Plus j’avance dans ces monts, plus j’ai l’impression que leurs habitants, qu’ils soient Suisses ou Français, Romands ou Alémaniques, ont fait leur miel de ces extravagances géographiques. Ils ne font rien comme les autres et cultivent ce sens inégalé de la contradiction et cet art consommé de brouiller les pistes qui rendent la tâche impossible aux occupants et aux gratte-papiers qui se mettraient en tête de les subjuguer. Il existe dans ces replis de vallée et sur ces crêtes couvertes de hêtres et de sapins des gisements insoupçonnés d’âmes rebelles.

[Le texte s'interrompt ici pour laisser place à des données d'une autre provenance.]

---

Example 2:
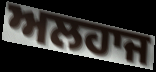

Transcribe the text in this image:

ਅਲਹਾਜ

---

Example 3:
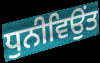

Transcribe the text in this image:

ਧੁਨੀਵਿਉਂਤ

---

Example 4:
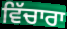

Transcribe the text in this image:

ਵਿੱਚਾਰਾ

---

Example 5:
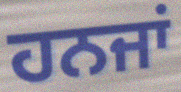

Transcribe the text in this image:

ਹਨਜਾਂ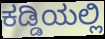
ಕಡ್ಡಿಯಲ್ಲಿ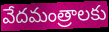
వేదమంత్రాలకు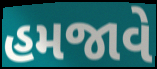
હમજાવે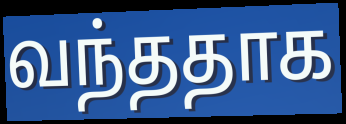
வந்ததாகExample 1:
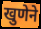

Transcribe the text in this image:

खुणेने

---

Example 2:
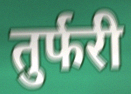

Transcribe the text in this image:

तुर्फरी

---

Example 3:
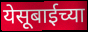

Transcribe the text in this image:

येसूबाईच्या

J’arrive d’ailleurs à Moutier quand la pluie se remet à tomber sérieusement. Je me pose à l’Hôtel de la Gare pour faire sécher mes habits et mes chaussures avant d’attaquer le Mont-Raimeux. Je teste aussitôt mon hypothèse. Le patron est un Kurde qui a recyclé avec succès sa recette ancestrale de crêpes fourrées à la viande à la mode jurassienne. Mon voisin de gauche est un Veveysan émigré ici depuis trois décennies pour «raisons de santé mentale» car il ne supportait plus la gentrification des rives du Léman. Ma voisine de droite est férue d’astrologie et veut me convaincre que seul un Scorpion dans mon genre est assez masochiste pour venir arpenter ces terres désolées avec la volonté résolue d’aller jusqu’au bout de son délire. Pas mal pour un début.

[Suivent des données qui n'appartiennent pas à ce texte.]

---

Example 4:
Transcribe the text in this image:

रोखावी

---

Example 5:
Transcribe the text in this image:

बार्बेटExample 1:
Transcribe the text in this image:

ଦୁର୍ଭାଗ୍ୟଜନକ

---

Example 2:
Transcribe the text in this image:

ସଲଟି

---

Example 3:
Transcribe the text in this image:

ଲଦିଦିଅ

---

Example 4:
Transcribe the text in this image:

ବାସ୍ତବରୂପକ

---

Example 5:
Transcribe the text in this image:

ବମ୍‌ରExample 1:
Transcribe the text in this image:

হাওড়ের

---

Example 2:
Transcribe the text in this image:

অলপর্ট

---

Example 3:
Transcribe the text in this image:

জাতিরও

Mais voici que l’avenir s’éclaircit et que le ciel se découvre un peu. Encore deux heures de rude montée jusqu’au refuge du Mont Raimeux. Je grimpe si vite que je dépasse le chalet caché par le brouillard. J’y arrive, ruisselant, au milieu d’une joyeuse troupe de jeunes Vaudois. C’est le camp d’été des jeunes apprentis alpinistes de Chavornay, sept filles et trois garçons de dix à quatorze ans, pleins de vie. Ils marchent pieds nus dans l’herbe, se fichent complètement de la pluie et se réjouissent d’aller s’entraîner sur l’arête du Raimeux. Ils préparent la polenta, le quinoa pour le pique-nique du lendemain, lavent la vaisselle, mettent la table, balaient la cuisine sans rechigner. A eux dix, ils font à peine deux fois mon âge. Il va falloir songer à rajeunir les cadres. 

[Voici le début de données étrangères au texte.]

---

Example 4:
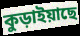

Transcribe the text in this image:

কুড়াইয়াছে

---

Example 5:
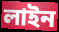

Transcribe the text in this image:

লাইন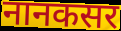
नानकसर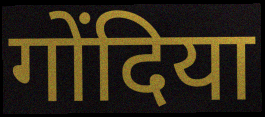
गोंदिया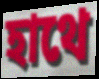
হাথে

Le lendemain matin à huit heures trente, tout est plié, les cordes et les baudriers sont rangés dans les sacs et la joyeuse troupe s’élance vers les arêtes tandis que je me dirige vers le sommet du Raimeux. Je grimpe sur la tour d’observation, par devoir plus que par plaisir car la vue est quasi nulle. On devine la ville de Delémont en contrebas, à travers les filaments de nuages. Les chemins sont détrempés, glissants, et il faut veiller à ne pas écraser les escargots, et à ne pas glisser sur les pierres lisses du calcaire jurassien. Ce sera une journée maussade et solitaire, ennuyeuse et froide, entre de grands hêtres fantomatiques. L’après-midi me ramène au fond de vallée et dans le canton de Soleure. A la «fontaine des oies», Gänsbrunnen, qui parait avoir été désertée aussi bien par les oies et que par les humains, on pénètre dans le haut du vallon de la réserve naturelle de Balsthal bordée sur le flanc sud par la chaîne du Weissenstein qui surplombe la ville de Soleure. C’est sans doute très charmant quand il fait beau. Mais il recommence à pleuvoir et il n’y a pas de sentiers praticables au fond du vallon, sauf à remonter vers les sommets par des chemins détrempés. J’opte pour le bord herbeux de la route cantonale, quitte à me faire asperger par les voitures. Après quelques embardées pour éviter les giclures, je capitule et attends le car postal annoncé dans quelques minutes. A quinze heures me voici à Welschenrohr, la «roselière des Romands» si l’on en croit l’étymologie. Nous sommes à la pointe extrême de l’influence romane en terres alémaniques et je n’irai pas plus loin. J’ai atteint l’extrême orient de mon tour de la Suisse romande et, à dépasser cette limite, je risquerais de me perdre dans les profondeurs insondables de l’âme germanique. 

De toute façon, depuis hier, j’ai l’impression d’être entré dans le noyau dur du Jura et de gratter l’os de l’arc jurassien. Il est donc temps de profiter du repos réparateur de l’hôtel Hirschen et de remettre le cap sur le nord.